What is needed>
Starting at the line that holds "X47752000Y-93599000D03*" and stopping at the line that holds "X49585000Y-100688000D03*", restate the records below word for word, with both of those lines included.

Task inputs>
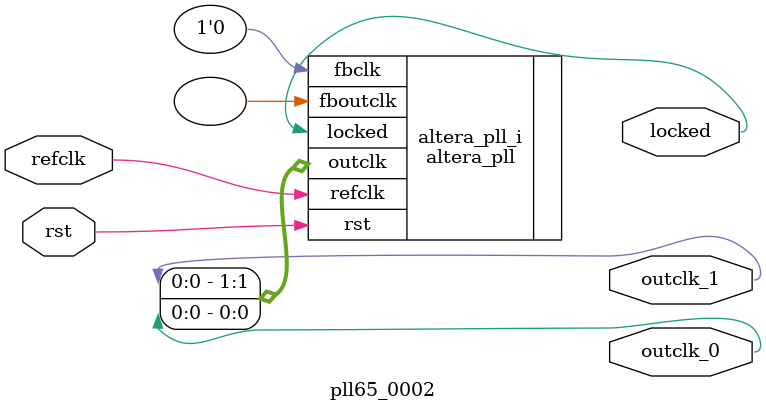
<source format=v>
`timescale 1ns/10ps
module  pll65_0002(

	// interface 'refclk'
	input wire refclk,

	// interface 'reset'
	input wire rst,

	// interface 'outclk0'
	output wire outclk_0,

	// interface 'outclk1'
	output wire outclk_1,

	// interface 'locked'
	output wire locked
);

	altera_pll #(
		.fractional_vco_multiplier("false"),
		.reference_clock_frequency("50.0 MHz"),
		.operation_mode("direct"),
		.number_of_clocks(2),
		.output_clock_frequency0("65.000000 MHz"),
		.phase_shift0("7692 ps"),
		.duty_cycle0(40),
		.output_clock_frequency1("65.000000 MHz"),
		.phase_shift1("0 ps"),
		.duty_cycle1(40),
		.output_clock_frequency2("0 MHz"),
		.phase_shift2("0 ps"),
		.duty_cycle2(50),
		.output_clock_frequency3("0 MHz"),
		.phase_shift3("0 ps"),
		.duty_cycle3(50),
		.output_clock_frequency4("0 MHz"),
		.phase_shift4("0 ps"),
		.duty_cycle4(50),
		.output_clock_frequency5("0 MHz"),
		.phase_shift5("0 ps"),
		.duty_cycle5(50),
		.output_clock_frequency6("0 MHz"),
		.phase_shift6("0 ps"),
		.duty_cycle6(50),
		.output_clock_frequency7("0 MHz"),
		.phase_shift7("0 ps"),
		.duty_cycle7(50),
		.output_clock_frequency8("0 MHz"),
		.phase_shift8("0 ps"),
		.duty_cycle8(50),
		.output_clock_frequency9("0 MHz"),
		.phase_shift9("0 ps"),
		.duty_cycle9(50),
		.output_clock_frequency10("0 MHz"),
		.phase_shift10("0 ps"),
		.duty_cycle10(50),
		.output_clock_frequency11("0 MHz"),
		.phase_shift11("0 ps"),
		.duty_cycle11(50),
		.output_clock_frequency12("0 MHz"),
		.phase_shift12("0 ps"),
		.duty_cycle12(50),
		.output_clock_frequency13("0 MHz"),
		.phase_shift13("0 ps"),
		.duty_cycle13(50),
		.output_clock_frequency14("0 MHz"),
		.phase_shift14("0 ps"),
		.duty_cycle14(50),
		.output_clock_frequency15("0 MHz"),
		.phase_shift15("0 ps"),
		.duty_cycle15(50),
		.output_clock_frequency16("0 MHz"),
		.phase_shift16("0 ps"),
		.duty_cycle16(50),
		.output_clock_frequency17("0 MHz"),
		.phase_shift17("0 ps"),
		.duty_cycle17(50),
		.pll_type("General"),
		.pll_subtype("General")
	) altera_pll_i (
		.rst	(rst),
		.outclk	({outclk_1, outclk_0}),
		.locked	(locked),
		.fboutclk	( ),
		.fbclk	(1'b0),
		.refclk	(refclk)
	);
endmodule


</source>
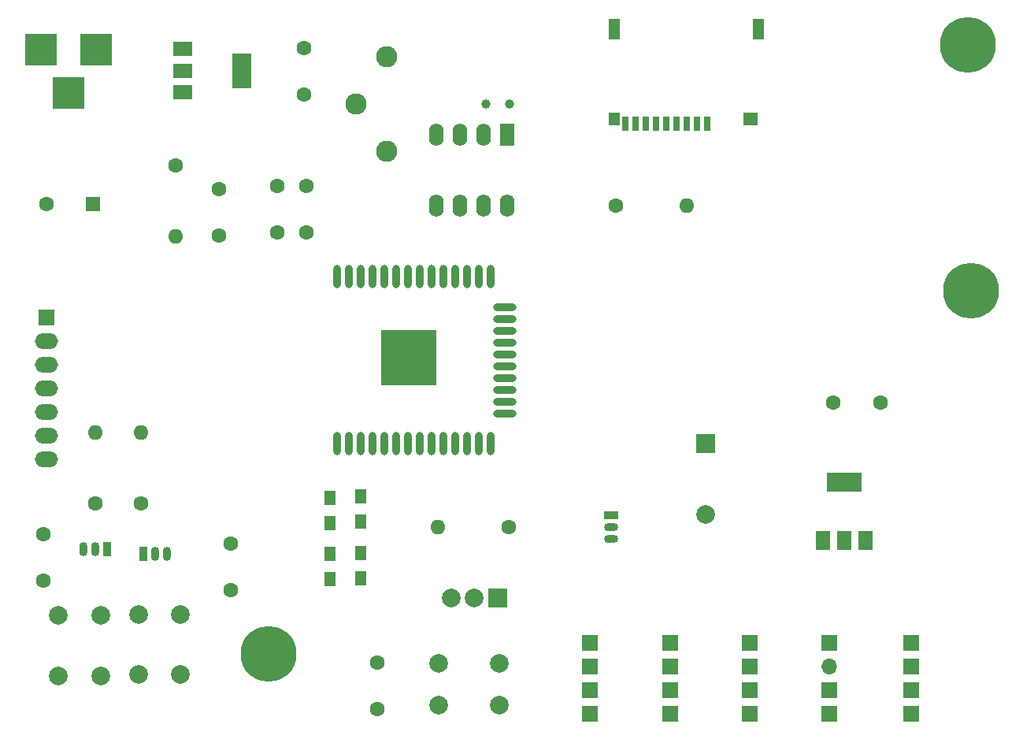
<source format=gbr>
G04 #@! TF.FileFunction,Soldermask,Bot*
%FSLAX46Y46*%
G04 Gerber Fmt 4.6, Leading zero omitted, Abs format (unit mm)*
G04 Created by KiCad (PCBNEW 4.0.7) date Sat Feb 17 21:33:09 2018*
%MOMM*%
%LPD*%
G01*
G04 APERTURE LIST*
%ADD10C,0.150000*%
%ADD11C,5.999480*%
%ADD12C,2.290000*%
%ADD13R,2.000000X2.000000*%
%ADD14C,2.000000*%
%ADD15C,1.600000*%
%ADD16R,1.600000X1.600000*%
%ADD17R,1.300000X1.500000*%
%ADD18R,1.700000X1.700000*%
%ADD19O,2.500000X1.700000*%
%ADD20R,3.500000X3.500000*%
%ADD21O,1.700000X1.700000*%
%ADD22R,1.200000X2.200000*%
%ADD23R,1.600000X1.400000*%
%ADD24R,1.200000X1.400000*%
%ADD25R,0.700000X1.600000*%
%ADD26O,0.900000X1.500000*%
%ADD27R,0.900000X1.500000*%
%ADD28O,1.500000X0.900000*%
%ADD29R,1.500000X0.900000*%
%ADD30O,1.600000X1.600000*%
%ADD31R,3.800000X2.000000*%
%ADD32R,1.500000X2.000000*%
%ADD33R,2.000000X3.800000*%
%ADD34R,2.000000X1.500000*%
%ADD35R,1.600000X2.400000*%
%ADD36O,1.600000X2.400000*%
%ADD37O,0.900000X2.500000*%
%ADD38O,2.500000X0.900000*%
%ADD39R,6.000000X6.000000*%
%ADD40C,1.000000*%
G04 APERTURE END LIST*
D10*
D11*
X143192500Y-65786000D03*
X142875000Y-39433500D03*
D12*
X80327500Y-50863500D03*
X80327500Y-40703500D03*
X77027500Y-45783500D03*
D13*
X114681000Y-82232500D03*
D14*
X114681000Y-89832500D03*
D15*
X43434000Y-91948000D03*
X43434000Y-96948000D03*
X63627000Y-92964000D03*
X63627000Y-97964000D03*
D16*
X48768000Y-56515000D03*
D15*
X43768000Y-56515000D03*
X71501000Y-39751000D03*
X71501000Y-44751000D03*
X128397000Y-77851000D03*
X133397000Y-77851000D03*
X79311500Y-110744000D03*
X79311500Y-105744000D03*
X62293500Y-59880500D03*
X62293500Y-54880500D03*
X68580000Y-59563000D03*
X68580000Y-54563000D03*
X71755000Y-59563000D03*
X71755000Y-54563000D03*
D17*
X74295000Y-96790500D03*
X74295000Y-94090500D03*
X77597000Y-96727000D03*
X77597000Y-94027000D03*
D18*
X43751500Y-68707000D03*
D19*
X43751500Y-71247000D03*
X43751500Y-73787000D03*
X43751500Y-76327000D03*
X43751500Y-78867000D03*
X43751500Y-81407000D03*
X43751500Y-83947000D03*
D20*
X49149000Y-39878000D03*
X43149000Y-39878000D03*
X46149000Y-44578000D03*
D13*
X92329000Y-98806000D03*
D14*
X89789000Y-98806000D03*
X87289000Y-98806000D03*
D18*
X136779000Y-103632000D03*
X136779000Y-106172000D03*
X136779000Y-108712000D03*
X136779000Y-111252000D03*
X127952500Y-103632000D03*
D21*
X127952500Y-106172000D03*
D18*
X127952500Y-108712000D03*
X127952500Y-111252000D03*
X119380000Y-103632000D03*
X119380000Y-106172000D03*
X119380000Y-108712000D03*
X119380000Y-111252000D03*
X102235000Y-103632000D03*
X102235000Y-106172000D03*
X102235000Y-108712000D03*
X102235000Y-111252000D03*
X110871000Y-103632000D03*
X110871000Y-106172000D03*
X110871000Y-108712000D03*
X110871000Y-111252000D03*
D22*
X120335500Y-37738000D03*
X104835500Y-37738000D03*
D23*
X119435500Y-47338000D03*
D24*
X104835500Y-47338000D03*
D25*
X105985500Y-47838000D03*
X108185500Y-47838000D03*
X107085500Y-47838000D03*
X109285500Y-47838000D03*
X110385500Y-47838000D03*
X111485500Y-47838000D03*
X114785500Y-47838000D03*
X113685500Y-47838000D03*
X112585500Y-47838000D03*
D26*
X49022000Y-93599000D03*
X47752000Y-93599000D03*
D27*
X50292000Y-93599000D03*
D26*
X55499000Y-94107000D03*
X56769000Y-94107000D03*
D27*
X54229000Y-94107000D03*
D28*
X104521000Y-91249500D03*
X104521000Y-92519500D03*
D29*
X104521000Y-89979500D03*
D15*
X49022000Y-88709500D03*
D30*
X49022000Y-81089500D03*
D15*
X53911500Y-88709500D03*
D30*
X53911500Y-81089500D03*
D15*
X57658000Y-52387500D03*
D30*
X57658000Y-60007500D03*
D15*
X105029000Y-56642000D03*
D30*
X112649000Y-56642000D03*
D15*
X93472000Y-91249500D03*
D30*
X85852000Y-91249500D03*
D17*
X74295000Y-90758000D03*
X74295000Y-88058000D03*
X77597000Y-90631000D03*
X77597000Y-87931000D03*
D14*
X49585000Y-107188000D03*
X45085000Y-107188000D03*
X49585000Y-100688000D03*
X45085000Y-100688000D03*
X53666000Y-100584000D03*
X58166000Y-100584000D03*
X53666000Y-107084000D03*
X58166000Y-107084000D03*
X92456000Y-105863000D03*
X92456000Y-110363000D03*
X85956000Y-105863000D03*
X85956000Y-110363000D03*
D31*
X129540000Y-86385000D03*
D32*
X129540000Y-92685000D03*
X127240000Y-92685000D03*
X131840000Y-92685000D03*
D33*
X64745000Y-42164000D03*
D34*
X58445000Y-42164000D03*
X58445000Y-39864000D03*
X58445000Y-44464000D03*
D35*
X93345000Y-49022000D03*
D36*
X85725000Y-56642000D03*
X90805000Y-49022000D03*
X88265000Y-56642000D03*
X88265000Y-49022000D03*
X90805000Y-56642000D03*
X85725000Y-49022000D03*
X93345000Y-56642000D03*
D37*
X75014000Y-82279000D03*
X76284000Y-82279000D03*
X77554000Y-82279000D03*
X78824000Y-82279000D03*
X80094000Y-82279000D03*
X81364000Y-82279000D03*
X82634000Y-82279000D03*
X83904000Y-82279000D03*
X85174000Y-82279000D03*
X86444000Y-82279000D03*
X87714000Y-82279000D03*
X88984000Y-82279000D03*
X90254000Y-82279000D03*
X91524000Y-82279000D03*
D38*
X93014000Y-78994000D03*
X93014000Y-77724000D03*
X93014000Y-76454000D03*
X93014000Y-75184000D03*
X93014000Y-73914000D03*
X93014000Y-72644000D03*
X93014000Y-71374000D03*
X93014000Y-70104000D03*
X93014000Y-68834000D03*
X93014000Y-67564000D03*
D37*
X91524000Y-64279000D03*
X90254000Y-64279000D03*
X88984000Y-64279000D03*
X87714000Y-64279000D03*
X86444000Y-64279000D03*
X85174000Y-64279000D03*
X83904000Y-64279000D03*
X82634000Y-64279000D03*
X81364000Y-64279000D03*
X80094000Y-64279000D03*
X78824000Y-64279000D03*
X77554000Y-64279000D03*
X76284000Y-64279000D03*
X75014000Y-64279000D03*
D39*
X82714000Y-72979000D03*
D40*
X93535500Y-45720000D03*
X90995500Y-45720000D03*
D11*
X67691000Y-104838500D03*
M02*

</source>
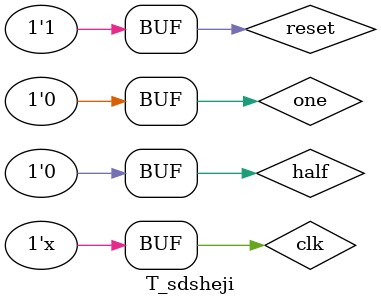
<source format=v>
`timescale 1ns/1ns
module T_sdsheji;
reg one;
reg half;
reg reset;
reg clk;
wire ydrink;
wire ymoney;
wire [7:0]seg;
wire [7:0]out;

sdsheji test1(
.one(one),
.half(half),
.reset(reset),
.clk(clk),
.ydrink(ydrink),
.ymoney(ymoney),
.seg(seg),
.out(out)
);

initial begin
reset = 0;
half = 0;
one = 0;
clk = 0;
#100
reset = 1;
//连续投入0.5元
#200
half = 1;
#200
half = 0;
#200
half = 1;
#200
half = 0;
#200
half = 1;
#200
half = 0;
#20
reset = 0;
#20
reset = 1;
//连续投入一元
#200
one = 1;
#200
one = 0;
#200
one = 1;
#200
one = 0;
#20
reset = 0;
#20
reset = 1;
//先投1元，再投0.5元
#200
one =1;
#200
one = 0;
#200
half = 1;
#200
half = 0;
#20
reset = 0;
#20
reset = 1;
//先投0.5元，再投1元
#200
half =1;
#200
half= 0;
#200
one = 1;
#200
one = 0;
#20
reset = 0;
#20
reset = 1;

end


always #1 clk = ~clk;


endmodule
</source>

Task answer>
X47752000Y-93599000D03*
D27*
X50292000Y-93599000D03*
D26*
X55499000Y-94107000D03*
X56769000Y-94107000D03*
D27*
X54229000Y-94107000D03*
D28*
X104521000Y-91249500D03*
X104521000Y-92519500D03*
D29*
X104521000Y-89979500D03*
D15*
X49022000Y-88709500D03*
D30*
X49022000Y-81089500D03*
D15*
X53911500Y-88709500D03*
D30*
X53911500Y-81089500D03*
D15*
X57658000Y-52387500D03*
D30*
X57658000Y-60007500D03*
D15*
X105029000Y-56642000D03*
D30*
X112649000Y-56642000D03*
D15*
X93472000Y-91249500D03*
D30*
X85852000Y-91249500D03*
D17*
X74295000Y-90758000D03*
X74295000Y-88058000D03*
X77597000Y-90631000D03*
X77597000Y-87931000D03*
D14*
X49585000Y-107188000D03*
X45085000Y-107188000D03*
X49585000Y-100688000D03*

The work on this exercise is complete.